Scientists have been aware of the mRNA molecule since the 1950s. What Rossi and his team did was figure out a way how to inject mRNA into cells without killing them. They did this by modifying it. The discovery that it could be inserted into cells to produce proteins opened up a world of possibilities for the medical uses of mRNA technology.
All vaccines are better than COVID-19
Then in 2020, COVID-19 struck. The coronavirus vaccine was the first mRNA application that became a product. It was the basis of the creation of the Moderna and Pfizer vaccines. Other vaccines, like Johnson & Johnson and AstraZeneca followed different models (using double-stranded DNA instead).
But Rossi’s advice is to take whatever vaccine is offered, without allowing stories of side effects to scare you.
“If a vaccine has been approved you should get it. There are rare side effects but, what is true, is that the risk of getting sick or dying from COVID-19 is millions of times greater than your chance of getting a rare event from a vaccine… Get the vaccine that’s offered to you and get it quickly. The variants are evolving all the time – so everyone should get vaccinated,” he says.
Beyond the vaccine, there are many other products in the making from mRNA. Soon mRNA therapeutics might be tailored to instruct a person’s immune system to fight their specific type of cancer, for example.
Rossi left Moderna in 2015, but as a shareholder, he retains a significant amount of stock in the company, now worth $60 billion. Since then he founded four other Biotech companies that include: Intellia Therapeutics that is developing revolutionary genome editing therapies to cure genetic diseases; Magenta Therapeutics focusing on haematopoietic (blood) stem cell transplantation; Stelexis Therapeutics which develops new medication for treating cancerous stem cells; and Convelo Therapeutics that is developing a new class of medicines that could benefit multiple sclerosis patients.

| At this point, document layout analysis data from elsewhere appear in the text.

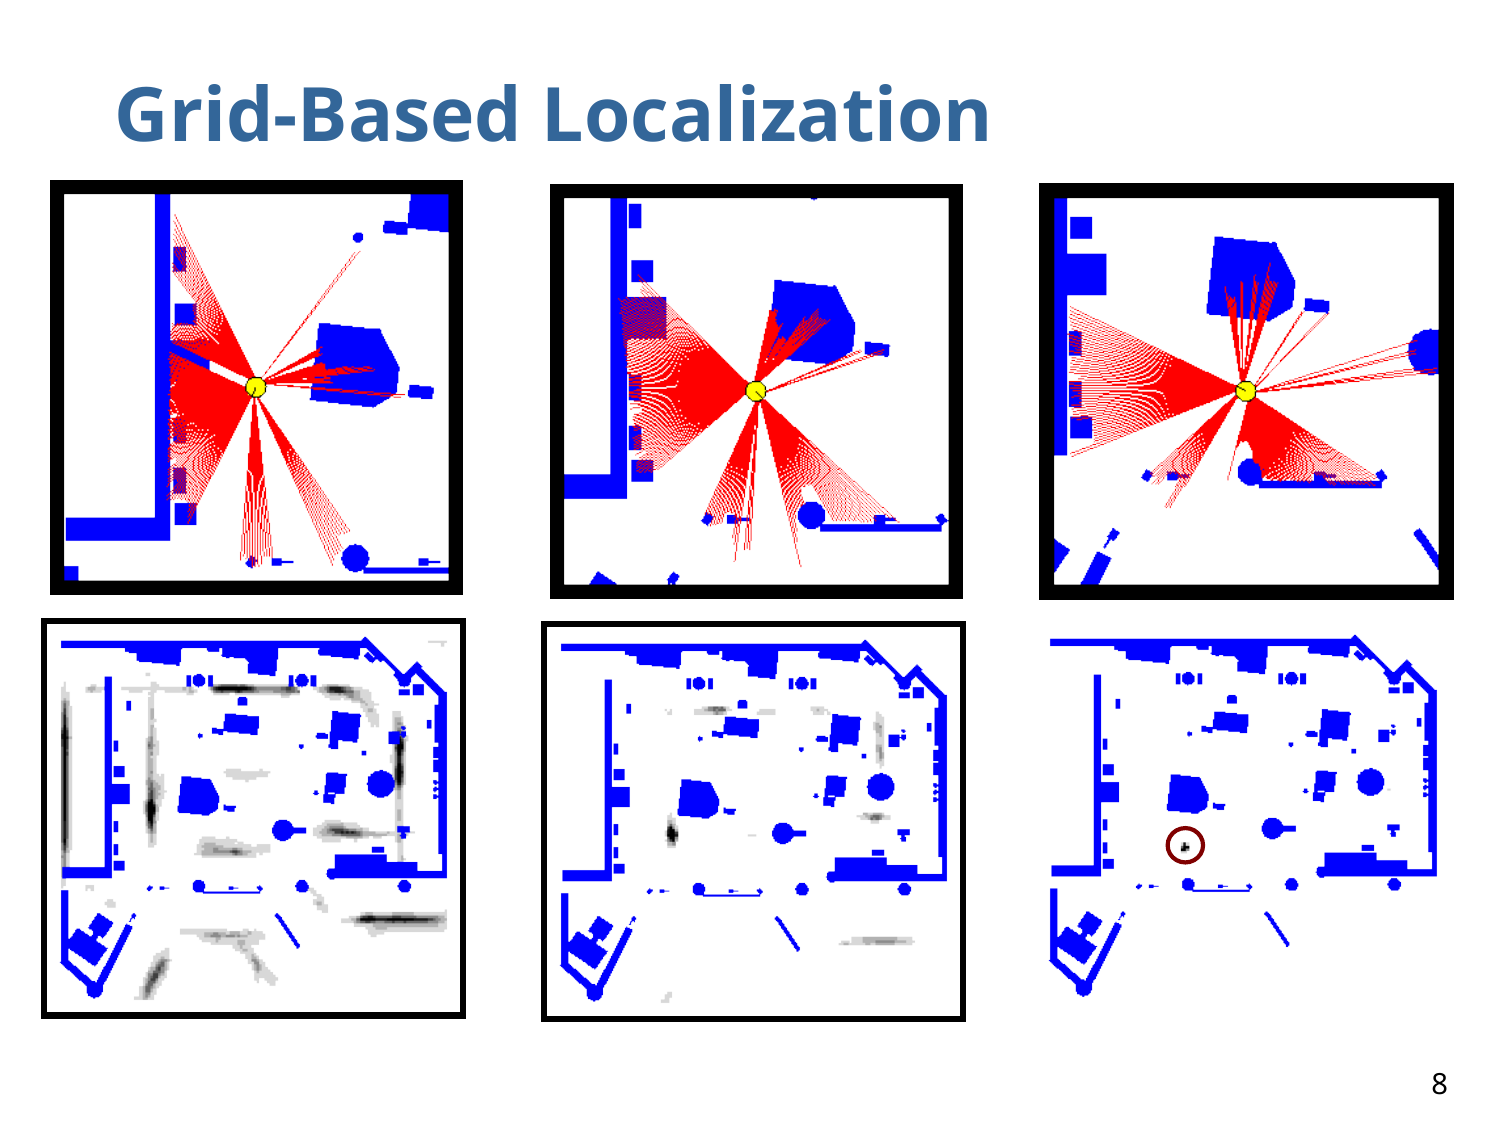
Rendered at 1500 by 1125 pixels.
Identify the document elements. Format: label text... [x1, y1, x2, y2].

title Grid-Based Localization [99, 0, 1482, 164]
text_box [46, 180, 464, 1013]
slide_number ‹#› [1149, 1069, 1464, 1113]
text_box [1036, 184, 1453, 1010]
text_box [546, 184, 964, 1016]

Beware false STEM cell technology
Rossi, whose expertise lies in stem cells and blood and blood diseases, cautions about small clinics making false claims related to stem cell technologies.
This is also happening in Malta. The Association of Orthopaedic and Trauma Surgeons of Malta recently warned against stem-cell interventions being practised, saying any benefits are unproven benefit, with an unclear scientific basis, and resulting in “uncontrolled and unethical experimentation on patients”.

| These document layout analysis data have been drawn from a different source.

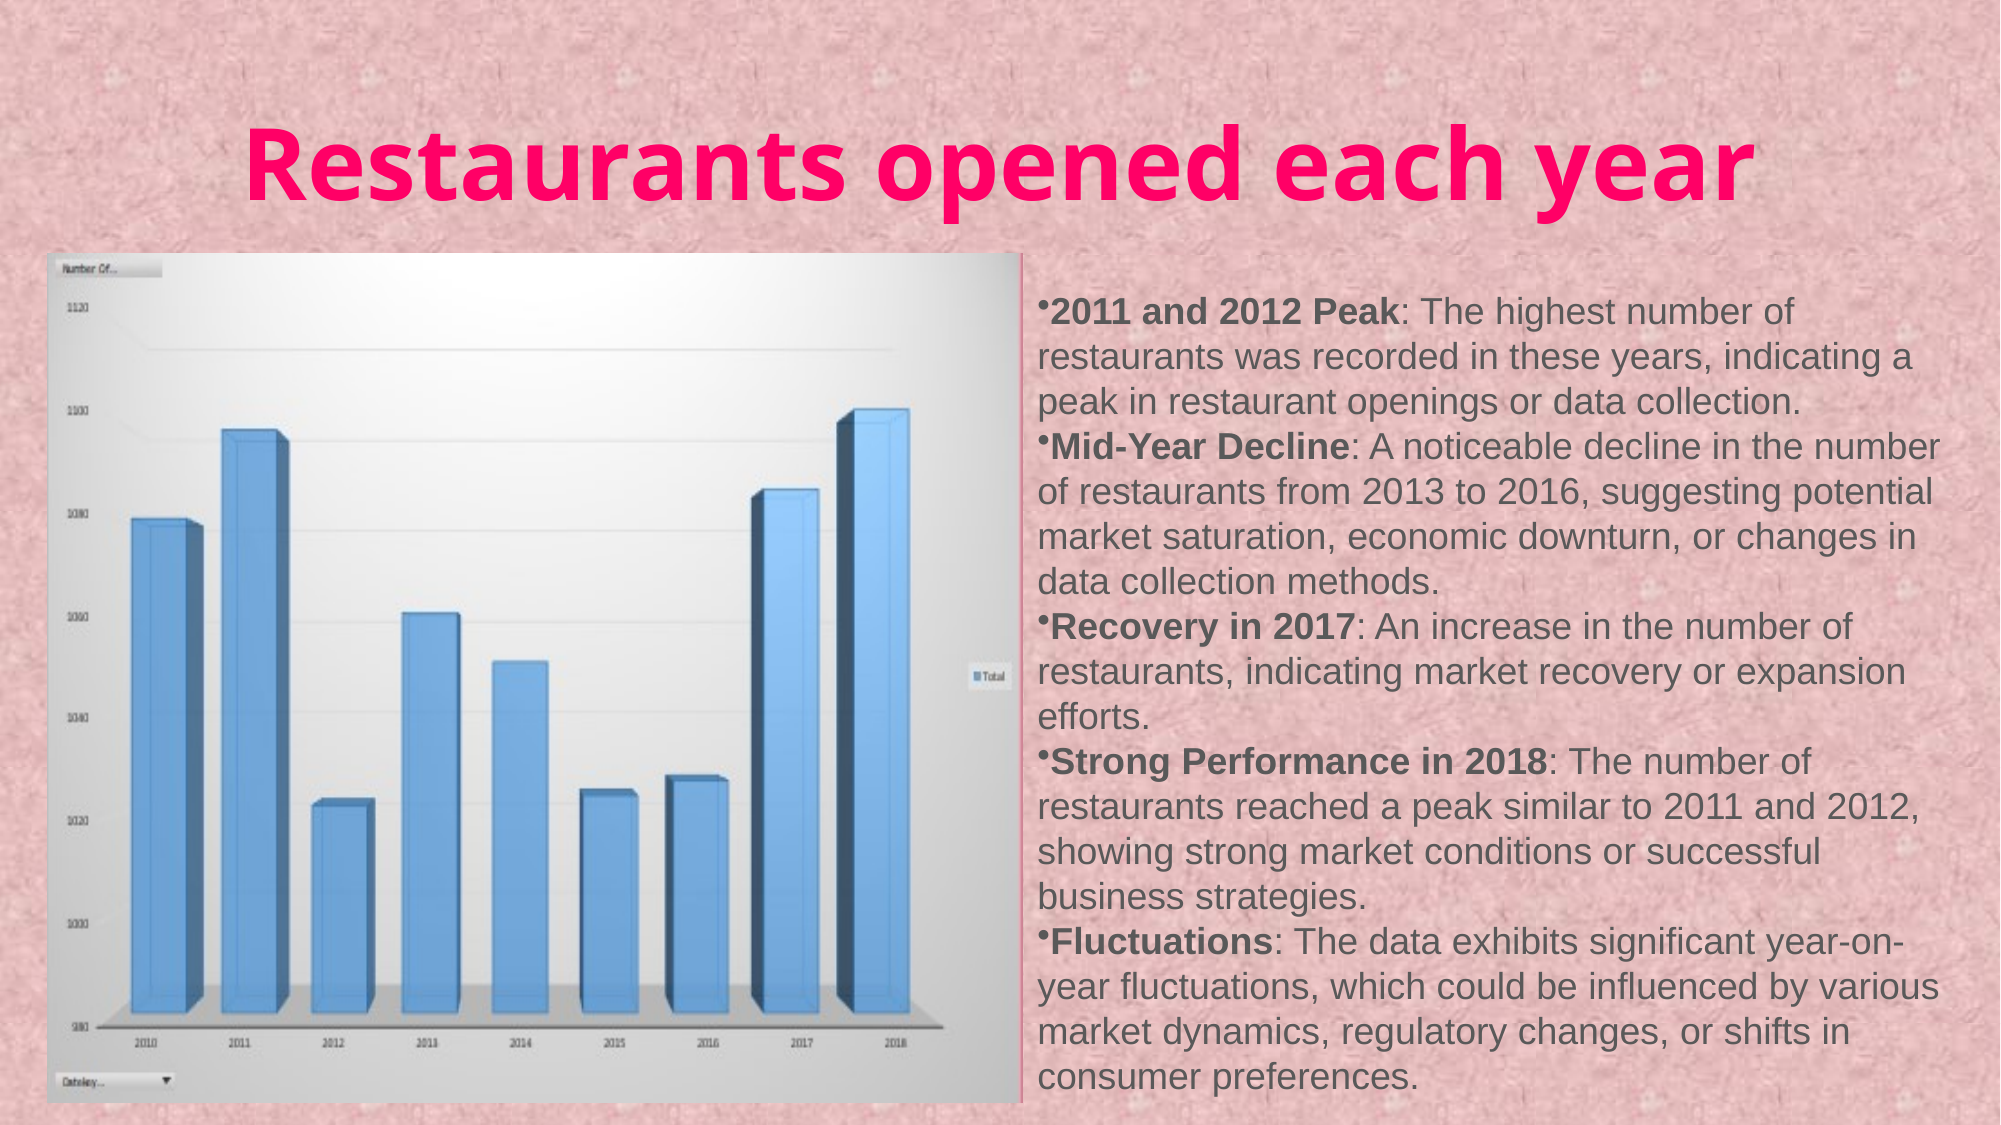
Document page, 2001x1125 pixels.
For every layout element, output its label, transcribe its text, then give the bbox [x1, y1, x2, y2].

text_box 2011 and 2012 Peak: The highest number of restaurants was recorded in these years, indicating a peak in restaurant openings or data collection. Mid-Year Decline: A noticeable decline in the number of restaurants from 2013 to 2016, suggesting potential market saturation, economic downturn, or changes in data collection methods. Recovery in 2017: An increase in the number of restaurants, indicating market recovery or expansion efforts. Strong Performance in 2018: The number of restaurants reached a peak similar to 2011 and 2012, showing strong market conditions or successful business strategies. Fluctuations: The data exhibits significant year-on-year fluctuations, which could be influenced by various market dynamics, regulatory changes, or shifts in consumer preferences. [1022, 279, 1962, 1105]
title Restaurants opened each year [137, 59, 1863, 278]
picture [0, 0, 2001, 1125]
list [47, 253, 1023, 1104]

Rossi knows all too well about this.
“There’s a problem around the world. There is a big industry that is taking money from people who want treatment for disease and are willing to pay thousands for that hope. But there is one stem cell approved therapy and that’s bone marrow transplantation – it works and saves lives and happens in real hospitals and not small clinics that spring up,” he says.
Addicted to good science
Rossi retired from academia a few years ago but his passion to make a difference and develop life-changing medical technology remains strong.
“I wanted to retire and take my kids to school every day and spend time with my family. I’ve been fortunate enough to have had such success that I don’t need to work anymore,” he says adding that he and his wife, Nina, have three daughters Inka, Lumi and Oona.
Although he is retired, he remains active. “I have a hard time saying no to good science so people are always coming to me and pitching ideas,” he smiles.
And at the moment he has a new-found research goal. “Something I am passionate about now is a project focussed on treating a very big global health problem that no one in Pharma is working on as there is no money in it. 150,000 people die every year from snake bites. Most are in remote areas. I want to do something about this.”